Worked £200,000 50% Example
Year 0 — Initial purchase. £200,000 property, buy 50% share (£100,000). 90% mortgage on the share = £90,000 at 4.5% over 25 years = £500/month repayment. 10% deposit = £10,000. Annual rent on £100,000 unsold share at 2.75% = £2,750 (£229/month). Service charge (flat) ~£100/month. Combined monthly cost: £829. SDLT under FTB relief: £0 (share value below £425k FTB threshold; pay-as-you-go elected). Legal fees: £1,500.

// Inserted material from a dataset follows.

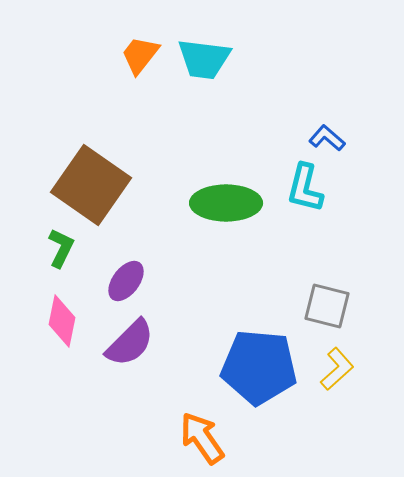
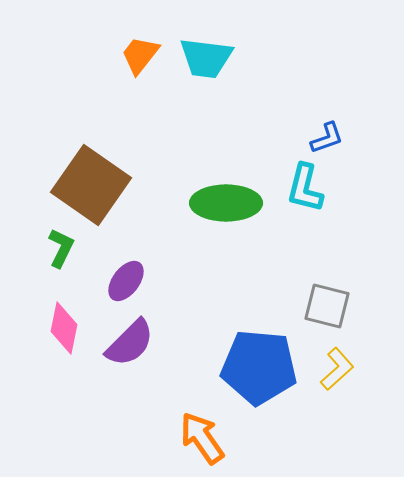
cyan trapezoid: moved 2 px right, 1 px up
blue L-shape: rotated 120 degrees clockwise
pink diamond: moved 2 px right, 7 px down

Year 5 — First major staircasing. Property has appreciated to £230,000. Decide to staircase from 50% to 75%. RICS valuation: £230,000 (cost £350). Additional 25% share = £57,500. Mortgage uplifted to cover the additional share (your previous £90k mortgage has reduced to ~£77k after capital repayment; new mortgage ~£134.5k). Legal: £1,200. SDLT under pay-as-you-go: cumulative consideration now £100k + £57.5k = £157.5k; under FTB relief cumulative threshold, still £0. New rent: £230,000 × 25% × 2.75% = £1,581/year (£132/month). Monthly cost: £680 mortgage + £132 rent + £100 service = £912.
Year 12 — Full staircasing to 100%. Property has appreciated to £280,000. Decide to staircase from 75% to 100%. RICS £280,000 (cost £400). Additional 25% share = £70,000. Mortgage uplift (existing ~£120k + £70k - some savings put down = ~£170k total). Legal: £1,400. SDLT cumulative now £100k + £57.5k + £70k = £227.5k; still under FTB relief threshold so £0 (if FTB relief was elected). Rent on unsold share: £0 — stops entirely. Monthly cost: £950 mortgage + £100 service = £1,050. Full 100% ownership. House type would also see freehold transfer at this point.
Total staircasing fees over the journey. RICS £750 (Y5+Y12) + legal £2,600 (Y5+Y12) + small mortgage arrangement fees ~£1,500 (Y5+Y12) = ~£4,850 in friction costs. Plus the share purchase prices £157,500 (Y5+Y12). Initial £100k + Y5 £57.5k + Y12 £70k = £227.5k total share purchases over 12 years vs original £200k value at start — modest premium reflecting market appreciation. Under 1% annual staircasing (had the property been on the 2023+ lease), the same journey could have cost ~30-40% less in friction fees due to lower legal costs and no RICS valuation per event.